◆ **To do**:
1. In the passage on the Hero's Journey, what heading is given to the second constriction?
2. Write the next few paragraphs of the passage on the Hero's Journey, picking up right after its last sentence.

In a world where a hero monomyth shapes our imagination, everyone expects to be at the centre of the story. Even when there is every reason to agree, use opposing views to find a solution, or play only a supportive role to create a better world, we do not choose to do so. We are conditioned to feel like we are somebody only if we focus on our opinions.

We are drowning in opinions.

Not clarity, not inspiration, not shared values, but nauseating contrarianisms. It is a pyramid scheme of heroes. Heroes are taking over the heroes, who are taking over the heroes, where we eventually all lose—a contrarian hell.

But, deep inside, we know: other stories don’t exist to serve ours. To love and lead, we let others have their own stories in which they see us differently. Perhaps we are a villain in their story. Or a victim. Or, even better, we both live in a story that is different or larger than heroes colliding with villains, in which the same villains see themselves on Hero’s Journeys of their own.

As a human, I have the capacity to realize that my perspective is not the only perspective. My story is not the only story. Who I am is not only about me. It is also largely about how I am seen and experienced by others. As Spanish poet Antonio Machado puts it, "An eye is an eye not because you see it; an eye is an eye because it sees you."

There is nothing wrong with telling a story from the hero's point of view. A lot is cut out, though. Too much. Nigerian author Chinua Achebe says, 'Until the lions have their own historians, the history of the hunt will always glorify the hunter.' Everything, literally everything (including our planet), but the hero and his beloved story is expendable.

Constriction 2: Villains Wanted

Another limitation of the Hero's Journey is the way it creates tension in the story. Every story that commands our attention and draws our hearts needs a conflict or, at the very least, a contrast. Without a conflict, there would be no story. The issue here is how Hero’s Journey creates the story's conflict.

When leadership work becomes difficult or overwhelming, we have a favourite starting point: a villain. Someone, somewhere, is doing this to us. To regain control, we need to identify and vanquish the villain. We believe our world would be better without it.

Notice how in the Hero's Journey, the villain is expendable. There is neither redemption nor a future for the villain. There is an evil, a mistake, or a problem. It is the other. We do not have to understand, live with, or certainly not learn from the villain. God forbid we find the villain in ourselves.

And in the world where everyone wants to be a hero, everyone needs a villain of one kind or another. Stories in which the roles of heroes, villains, and victims are the only roles available push us apart and antagonize us. While everyone loves a hero, who wants to be the villain?

◆ **Information supplied**:
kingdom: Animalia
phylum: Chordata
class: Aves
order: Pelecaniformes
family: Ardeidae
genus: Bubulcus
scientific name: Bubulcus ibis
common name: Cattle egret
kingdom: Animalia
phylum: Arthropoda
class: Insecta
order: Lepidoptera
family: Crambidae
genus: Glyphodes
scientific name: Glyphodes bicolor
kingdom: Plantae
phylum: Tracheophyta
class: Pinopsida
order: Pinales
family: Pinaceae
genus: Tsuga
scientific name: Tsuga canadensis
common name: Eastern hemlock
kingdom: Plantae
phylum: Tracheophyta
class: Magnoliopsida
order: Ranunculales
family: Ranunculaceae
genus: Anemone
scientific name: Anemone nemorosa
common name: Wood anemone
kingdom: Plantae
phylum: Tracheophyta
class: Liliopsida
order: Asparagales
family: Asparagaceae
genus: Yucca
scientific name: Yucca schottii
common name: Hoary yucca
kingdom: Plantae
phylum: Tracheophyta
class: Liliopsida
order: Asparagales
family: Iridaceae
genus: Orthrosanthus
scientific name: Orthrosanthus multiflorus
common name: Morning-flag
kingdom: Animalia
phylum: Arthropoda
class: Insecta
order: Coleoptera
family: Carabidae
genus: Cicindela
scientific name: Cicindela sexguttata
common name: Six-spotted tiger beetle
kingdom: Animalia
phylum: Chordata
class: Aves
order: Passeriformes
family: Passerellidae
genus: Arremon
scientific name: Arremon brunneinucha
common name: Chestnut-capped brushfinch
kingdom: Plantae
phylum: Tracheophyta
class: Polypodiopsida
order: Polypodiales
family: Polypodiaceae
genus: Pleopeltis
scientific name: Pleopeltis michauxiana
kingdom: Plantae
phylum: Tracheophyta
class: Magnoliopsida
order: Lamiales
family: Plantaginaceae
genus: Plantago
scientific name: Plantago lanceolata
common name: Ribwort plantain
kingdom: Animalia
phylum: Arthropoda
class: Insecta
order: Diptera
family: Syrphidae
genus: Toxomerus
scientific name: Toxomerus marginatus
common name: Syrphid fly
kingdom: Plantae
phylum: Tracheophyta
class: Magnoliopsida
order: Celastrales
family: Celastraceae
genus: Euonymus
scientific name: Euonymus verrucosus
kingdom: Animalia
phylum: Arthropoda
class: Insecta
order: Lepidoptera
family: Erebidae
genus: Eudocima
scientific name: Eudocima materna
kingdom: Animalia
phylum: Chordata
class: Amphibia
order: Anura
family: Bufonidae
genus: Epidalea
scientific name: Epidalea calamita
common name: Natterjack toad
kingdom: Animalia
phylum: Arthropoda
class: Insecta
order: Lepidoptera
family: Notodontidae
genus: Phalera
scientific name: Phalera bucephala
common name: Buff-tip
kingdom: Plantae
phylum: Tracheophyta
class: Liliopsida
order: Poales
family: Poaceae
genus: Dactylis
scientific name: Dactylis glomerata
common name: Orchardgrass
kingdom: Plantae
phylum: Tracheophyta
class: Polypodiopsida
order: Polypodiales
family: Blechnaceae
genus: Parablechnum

◆ **Set of answers**:
1. "Villains Wanted"

2.
Or the victim? In these kinds of stories, victims are story extras or, to name them more directly, passives. Think of employees, consumers, the public, or the planet. They have to be conquered, saved, served, or entertained. The story offers them no agency.

“Show me a hero and I’ll write you a tragedy,” writes F. Scott Fitzgerald. The monomyth has left us in a perpetual cycle of conflict. Sometimes, it seems as if we live in a Groundhog Day scenario. The villain and the hero play a zero-sum game to the bitter end, setting the stage for the next cycle in the spiral of destruction. The result is an exhausting and increasingly tedious repetition of establishing the next king of the hill, cage-fight champion, or a winner who takes all. In many ways, modern history is a story that repeats itself over and over again, with heroes' departure, initiation, and return becoming three stages of not changing.

What if the world beyond the walls of the village is not villainous? What if that world just is? Like our world. What if the dark underworld is troubling but also kind and cooperative? What if the wild we fear is not evil or ungodly, and what if it does not need our hero to tame it or save it? What if the unknown is not only a source of danger but also a source of new and better questions and solutions we have been looking for all along? What if the unknown is reaching out to us in friendship?

Constriction 3: Superpowers Distraction

Over time, Hero’s Journey has become too predictable, a shortcut, really. One of the earliest and most notorious problems with ChatGPT has been how quickly it will make you into a hero. A hero has now become a tourist, with a curated journey into a liminal space. And that tourist now wants, nay, expects, a superpower.

In the Hero’s Journey, heroes used to be regular people who, among other things, discover their unique power. They stumble on it, or a mentor gives it to them, or they win it.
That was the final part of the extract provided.